▸ **TASK STATEMENT**:
Return only what lies between the first line of the entries and the line containing "small parts (237,89,439,169)", both lines included.

▸ **EXTRACTED INFORMATION**:

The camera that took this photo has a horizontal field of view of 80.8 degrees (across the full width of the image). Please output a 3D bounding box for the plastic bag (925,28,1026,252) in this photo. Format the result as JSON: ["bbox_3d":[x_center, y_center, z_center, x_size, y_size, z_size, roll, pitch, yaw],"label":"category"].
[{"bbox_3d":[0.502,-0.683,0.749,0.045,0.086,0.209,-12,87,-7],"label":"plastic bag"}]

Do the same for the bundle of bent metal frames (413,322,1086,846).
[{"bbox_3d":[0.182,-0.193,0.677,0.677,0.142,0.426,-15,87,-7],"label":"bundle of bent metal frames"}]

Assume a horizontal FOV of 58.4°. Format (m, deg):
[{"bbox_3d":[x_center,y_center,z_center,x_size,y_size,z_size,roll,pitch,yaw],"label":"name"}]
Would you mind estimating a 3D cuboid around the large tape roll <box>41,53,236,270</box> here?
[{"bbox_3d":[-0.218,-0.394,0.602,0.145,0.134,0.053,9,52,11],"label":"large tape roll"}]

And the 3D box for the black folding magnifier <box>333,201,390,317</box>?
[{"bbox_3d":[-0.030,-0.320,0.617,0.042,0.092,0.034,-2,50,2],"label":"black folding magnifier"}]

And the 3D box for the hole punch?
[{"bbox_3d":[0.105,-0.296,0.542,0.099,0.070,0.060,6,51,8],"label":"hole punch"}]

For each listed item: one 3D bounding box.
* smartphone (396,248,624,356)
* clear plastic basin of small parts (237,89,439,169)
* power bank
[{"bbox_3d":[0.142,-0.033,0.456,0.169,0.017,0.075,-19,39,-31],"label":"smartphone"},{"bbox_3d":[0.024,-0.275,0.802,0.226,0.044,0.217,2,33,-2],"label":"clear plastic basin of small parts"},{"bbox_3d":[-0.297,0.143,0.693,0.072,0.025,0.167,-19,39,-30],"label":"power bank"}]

▸ **ANSWER SECTION**:
The camera that took this photo has a horizontal field of view of 80.8 degrees (across the full width of the image). Please output a 3D bounding box for the plastic bag (925,28,1026,252) in this photo. Format the result as JSON: ["bbox_3d":[x_center, y_center, z_center, x_size, y_size, z_size, roll, pitch, yaw],"label":"category"].
[{"bbox_3d":[0.502,-0.683,0.749,0.045,0.086,0.209,-12,87,-7],"label":"plastic bag"}]

Do the same for the bundle of bent metal frames (413,322,1086,846).
[{"bbox_3d":[0.182,-0.193,0.677,0.677,0.142,0.426,-15,87,-7],"label":"bundle of bent metal frames"}]

Assume a horizontal FOV of 58.4°. Format (m, deg):
[{"bbox_3d":[x_center,y_center,z_center,x_size,y_size,z_size,roll,pitch,yaw],"label":"name"}]
Would you mind estimating a 3D cuboid around the large tape roll <box>41,53,236,270</box> here?
[{"bbox_3d":[-0.218,-0.394,0.602,0.145,0.134,0.053,9,52,11],"label":"large tape roll"}]

And the 3D box for the black folding magnifier <box>333,201,390,317</box>?
[{"bbox_3d":[-0.030,-0.320,0.617,0.042,0.092,0.034,-2,50,2],"label":"black folding magnifier"}]

And the 3D box for the hole punch?
[{"bbox_3d":[0.105,-0.296,0.542,0.099,0.070,0.060,6,51,8],"label":"hole punch"}]

For each listed item: one 3D bounding box.
* smartphone (396,248,624,356)
* clear plastic basin of small parts (237,89,439,169)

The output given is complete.